La deuxième édition de la La Product Conférence, la conférence parisienne dédiée au Product Management, a eu lieu le 1er juin dernier. Chez Thiga, nous avons choisi de vous faire un débrief de nos talks préférés. Revis avec nous #LPC2017
Parmi la dizaine de conférences de LPC, j’ai choisi de vous parler des aventures et mésaventures de Heetch. La présentation de Teddy Pellerin et Mathieu Jacob, tous deux anciens de Supelec, m’a autant plu dans le ton employé que dans leur implication entrepreneuriale à travers un chemin semé d'embûches.
Tout commence en 2013, où ils surfent sur la vague de l'économie de partage. L'idée de départ est simple : pouvoir aller en soirée en banlieue à moindre coût et de manière conviviale lorsque l'on est Parisien.
Un lancement mené grâce à un vieil ordinateur, leur force de conviction et la liste des dancefloors parisiens !
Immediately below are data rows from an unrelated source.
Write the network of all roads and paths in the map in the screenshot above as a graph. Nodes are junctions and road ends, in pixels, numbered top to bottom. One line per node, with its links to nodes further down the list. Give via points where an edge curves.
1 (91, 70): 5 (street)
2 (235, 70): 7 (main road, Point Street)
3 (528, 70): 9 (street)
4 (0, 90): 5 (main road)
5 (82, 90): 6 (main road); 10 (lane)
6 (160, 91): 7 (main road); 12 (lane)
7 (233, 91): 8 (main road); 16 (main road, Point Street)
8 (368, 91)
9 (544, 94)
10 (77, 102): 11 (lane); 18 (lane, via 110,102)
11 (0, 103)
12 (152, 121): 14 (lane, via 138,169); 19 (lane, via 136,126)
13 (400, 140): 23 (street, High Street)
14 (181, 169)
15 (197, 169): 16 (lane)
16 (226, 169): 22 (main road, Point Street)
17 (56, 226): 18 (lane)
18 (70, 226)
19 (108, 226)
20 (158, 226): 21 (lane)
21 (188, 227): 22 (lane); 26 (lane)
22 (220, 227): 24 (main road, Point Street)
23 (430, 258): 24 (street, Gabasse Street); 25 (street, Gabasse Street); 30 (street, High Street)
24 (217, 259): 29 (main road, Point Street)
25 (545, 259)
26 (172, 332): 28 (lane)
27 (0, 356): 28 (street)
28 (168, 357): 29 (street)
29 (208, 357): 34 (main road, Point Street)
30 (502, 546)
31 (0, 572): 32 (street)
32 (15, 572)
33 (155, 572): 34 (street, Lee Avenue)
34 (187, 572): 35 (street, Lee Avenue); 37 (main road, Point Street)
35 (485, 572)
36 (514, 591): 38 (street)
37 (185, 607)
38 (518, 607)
Afin de trouver leur marché, Teddy & Mathieu passent les vendredis et samedis soirs à distribuer des flyers à la sortie de deux boîtes de nuit dans Paris. Ils débutent avec trois étudiants qui assurent les trajets. À l’inverse d’un Uber qui payait ses conducteurs à l’heure à leur début, Heetch ne les rémunère qu’à la course mais leur assure de trouver suffisamment de passagers pour rentabiliser leur soirée et leur donner envie de revenir le week-end suivant.
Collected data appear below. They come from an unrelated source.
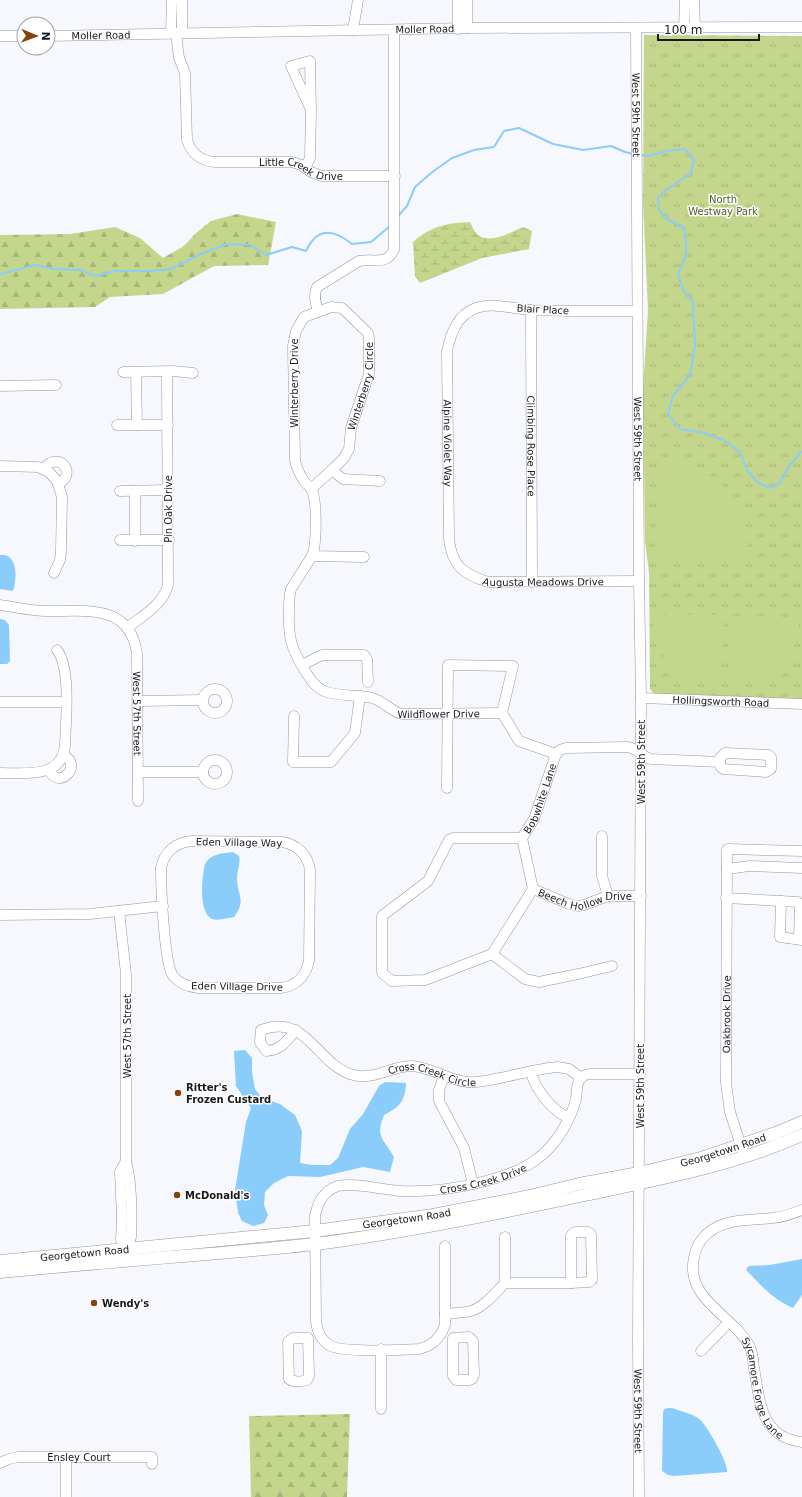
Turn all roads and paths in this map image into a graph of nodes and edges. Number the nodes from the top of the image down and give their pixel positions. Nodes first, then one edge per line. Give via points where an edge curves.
1 (172, 0) edge
2 (182, 0) edge
3 (358, 0) edge
4 (458, 0) edge
5 (467, 0) edge
6 (685, 0) edge
7 (694, 0) edge
8 (802, 27) edge
9 (462, 28) junction
10 (636, 28) junction
11 (689, 28) junction
12 (353, 30) junction
13 (394, 30) junction
14 (176, 33) junction
15 (0, 36) edge
16 (16, 36) edge
17 (56, 36) edge
18 (311, 110) dead end
19 (305, 168) junction
20 (395, 176) junction
21 (531, 310) junction
22 (637, 311) junction
23 (318, 312) junction
24 (455, 326) joint
25 (123, 372) dead end
26 (136, 372) junction
27 (167, 372) junction
28 (193, 373) dead end
29 (56, 384) dead end
30 (0, 386) edge
31 (117, 425) dead end
32 (137, 425) junction
33 (168, 425) junction
34 (0, 466) edge
35 (332, 470) junction
36 (49, 472) junction
37 (380, 481) dead end
38 (58, 484) junction
39 (311, 489) junction
40 (120, 490) dead end
41 (135, 490) junction
42 (168, 490) junction
43 (120, 540) dead end
44 (169, 540) junction
45 (135, 541) junction
46 (312, 556) junction
47 (364, 557) dead end
48 (454, 561) joint
49 (54, 573) dead end
50 (639, 580) junction
51 (532, 582) junction
52 (289, 598) joint
53 (0, 605) edge
54 (127, 628) junction
55 (57, 650) dead end
56 (302, 665) junction
57 (368, 682) dead end
58 (360, 696) junction
59 (641, 698) junction
60 (202, 700) dead end
61 (138, 701) junction
62 (0, 702) edge
63 (66, 702) junction
64 (802, 704) edge
65 (502, 713) junction
66 (448, 714) junction
67 (294, 716) dead end
68 (641, 753) junction
69 (556, 754) junction
70 (720, 762) junction
71 (138, 772) junction
72 (203, 772) dead end
73 (0, 773) edge
74 (447, 788) dead end
75 (138, 801) dead end
76 (602, 836) dead end
77 (522, 838) junction
78 (802, 851) edge
79 (802, 868) edge
80 (727, 869) junction
81 (533, 889) junction
82 (608, 896) junction
83 (641, 896) junction
84 (726, 898) junction
85 (781, 901) junction
86 (163, 906) junction
87 (119, 911) junction
88 (310, 913) joint
89 (0, 915) edge
90 (800, 939) edge
91 (492, 954) junction
92 (612, 966) dead end
93 (296, 1030) dead end
94 (531, 1072) junction
95 (640, 1074) junction
96 (444, 1076) junction
97 (581, 1078) junction
98 (569, 1118) junction
99 (802, 1122) edge
100 (802, 1135) edge
101 (741, 1146) junction
102 (745, 1158) junction
103 (639, 1179) junction
104 (473, 1184) junction
105 (802, 1210) edge
106 (315, 1231) junction
107 (505, 1237) dead end
108 (315, 1243) junction
109 (445, 1246) dead end
110 (126, 1255) junction
111 (0, 1260) edge
112 (0, 1272) edge
113 (505, 1283) junction
114 (571, 1283) junction
115 (445, 1314) junction
116 (729, 1322) junction
117 (442, 1332) junction
118 (319, 1333) junction
119 (308, 1338) dead end
120 (453, 1338) dead end
121 (381, 1349) junction
122 (701, 1351) dead end
123 (382, 1409) dead end
124 (802, 1442) edge
125 (66, 1457) junction
126 (0, 1463) edge
127 (152, 1464) dead end
128 (66, 1497) edge
129 (640, 1497) edge

1 - 14 street
2 - 14 street
3 - 12 street
4 - 9 street
5 - 9 street
6 - 11 street
7 - 11 street
8 - 11 street, Moller Road
9 - 10 street, Moller Road
9 - 13 street, Moller Road
10 - 11 street, Moller Road
10 - 22 street, West 59th Street
12 - 13 street, Moller Road
12 - 14 street, Moller Road
13 - 20 street
14 - 17 street, Moller Road
14 - 19 street, Little Creek Drive via 179,58 185,73 187,140 193,151 198,156 215,162 289,161
15 - 16 street
18 - 19 street via 310,158
19 - 20 street, Little Creek Drive via 324,176
20 - 23 street via 393,252 383,260 359,261 317,287 314,296
21 - 22 street, Blair Place
21 - 24 street, Blair Place via 489,306 476,309 464,316
21 - 51 street, Climbing Rose Place
22 - 50 street, West 59th Street
23 - 35 street, Winterberry Circle via 333,306 342,308 367,332 369,338 369,374 351,428 350,449
23 - 39 street, Winterberry Drive via 306,316 300,322 293,343 295,460 300,475
24 - 48 street, Alpine Violet Way via 447,351 448,539
25 - 26 street
26 - 27 street
26 - 32 street
27 - 28 street
27 - 33 street, Pin Oak Drive
29 - 30 street
31 - 32 street
32 - 33 street
33 - 42 street, Pin Oak Drive
34 - 36 street via 33,466
35 - 37 street via 343,479
35 - 39 street, Winterberry Circle
36 - 38 street
36 - 38 street via 47,464 50,462 59,461 66,466 64,481
38 - 49 street via 62,497 61,551
39 - 46 street, Winterberry Drive via 314,499 315,538
40 - 41 street
41 - 42 street
41 - 45 street
42 - 44 street, Pin Oak Drive
43 - 45 street
44 - 45 street
44 - 54 street, Pin Oak Drive via 169,580 166,593 157,604
46 - 47 street
46 - 52 street, Winterberry Drive via 291,588
48 - 51 street, Augusta Meadows Drive via 468,574 488,582
50 - 51 street, Augusta Meadows Drive
50 - 59 street, West 59th Street
52 - 56 street, Wildflower Drive via 289,638
53 - 54 street via 44,611 99,612 114,617
54 - 61 street, West 57th Street via 136,648
55 - 63 street via 64,665
56 - 57 street via 322,655 364,655 367,659
56 - 58 street, Wildflower Drive via 320,689 330,693
58 - 66 street, Wildflower Drive via 375,699 402,714
58 - 67 street via 355,733 331,762 293,762
59 - 64 street, Hollingsworth Road
59 - 68 street, West 59th Street
60 - 61 street
61 - 71 street, West 57th Street
62 - 63 street
63 - 73 street via 65,748 56,763 36,772
65 - 66 street, Wildflower Drive
65 - 66 street via 513,666 448,666
65 - 69 street via 519,741
66 - 74 street
68 - 69 street via 630,747 613,747 565,748
68 - 70 street via 651,759
68 - 83 street, West 59th Street
69 - 77 street, Bobwhite Lane via 534,819
70 - 70 street via 721,756 725,754 767,755 771,757 772,766 766,772 726,770 722,769
71 - 72 street
71 - 75 street, West 57th Street
76 - 82 street via 602,876
77 - 81 street, Bobwhite Lane
77 - 91 street via 449,840 428,881 382,916 382,974 392,981 425,980
78 - 80 street, Oakbrook Drive via 728,848
79 - 80 street via 749,866
80 - 84 street, Oakbrook Drive
81 - 82 street, Beech Hollow Drive via 576,906
81 - 91 street, Beech Hollow Drive
82 - 83 street, Beech Hollow Drive
83 - 95 street, West 59th Street
84 - 85 street
84 - 101 street, Oakbrook Drive via 726,1083 730,1112
85 - 90 street via 800,904
85 - 90 street via 779,935 781,938
86 - 87 street
86 - 88 street, Eden Village Way via 162,865 167,854 180,844 192,841 280,842 298,848 309,864
86 - 88 street, Eden Village Drive via 170,969 180,982 198,988 278,989 296,983 303,976 308,964
87 - 89 street via 90,914
87 - 110 street, West 57th Street via 127,988 126,1161 120,1172 121,1240
91 - 92 street via 525,979 539,982
93 - 96 street, Cross Creek Circle via 336,1066 350,1074 372,1076 413,1066
94 - 96 street, Cross Creek Circle via 478,1082
94 - 97 street, Cross Creek Circle via 563,1068 571,1070
94 - 98 street via 537,1088 559,1113
95 - 97 street via 585,1074
95 - 103 street, West 59th Street
96 - 104 street via 439,1090 439,1101 464,1148
97 - 98 street, Cross Creek Drive
98 - 104 street, Cross Creek Drive via 557,1139 538,1159 525,1168
99 - 101 main road, Georgetown Road
100 - 102 main road, Georgetown Road
101 - 102 street, Oakbrook Drive
101 - 103 main road, Georgetown Road
102 - 103 main road, Georgetown Road via 702,1170
103 - 106 main road, Georgetown Road via 579,1184 433,1215
103 - 108 main road, Georgetown Road via 450,1223
103 - 129 street, West 59th Street
104 - 106 street, Cross Creek Drive via 421,1191 338,1186 326,1193 318,1203
105 - 116 street, Sycamore Forge Lane via 778,1217 726,1222 712,1229 701,1240 693,1260 696,1285 706,1300
106 - 108 street, Cross Creek Drive
106 - 110 main road, Georgetown Road
107 - 113 street
108 - 110 main road, Georgetown Road
108 - 118 street, Cross Creek Drive via 316,1321
109 - 115 street
110 - 111 main road, Georgetown Road
110 - 112 main road, Georgetown Road
113 - 114 street
113 - 115 street via 477,1308 467,1312
114 - 114 street via 588,1283 592,1280 590,1232 572,1234
115 - 117 street
116 - 122 street
116 - 124 street, Sycamore Forge Lane via 750,1348 765,1418 779,1434
117 - 120 street
117 - 121 street via 435,1341 422,1348
118 - 119 street
118 - 121 street via 327,1344 338,1349
121 - 123 street
125 - 126 street, Ensley Court via 14,1458
125 - 127 street, Ensley Court via 152,1457
125 - 128 street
Lors de tests, les commandes étaient lancées depuis un petit PC que les fondateurs transportaient avec eux de soirée en soirée. En septembre 2013, les deux fondateurs prennent conscience de l'intérêt grandissant de leur service. Une première application sort sur iOS, l’équipe n’ayant pas assez de moyens pour la concevoir sous Android. A ce moment là, de nombreux utilisateurs appellent avant le début du service pour être certains de pouvoir rentrer avec Heetch alors que d’autres racontent que le meilleur moment de leur soirée était leur trajet retour.
Pour débuter, le service proposé permettait de rentrer le vendredi ou le samedi entre 2h et 6h. Les horaires se sont progressivement étendus de 0h à 6h, puis de 20h à 6h, et, rapidement, le service ouvre le jeudi soir. C'est lors de la coupe de monde 2014 que le service Heetch se voit étendu à l’ensemble de la semaine.
Une explosion du nombre d’utilisateurs de l’application !
Entre 2014 et 2015, Heetch passe d’environ 500 trajets par semaine à près de 10 000 trajets par semaine.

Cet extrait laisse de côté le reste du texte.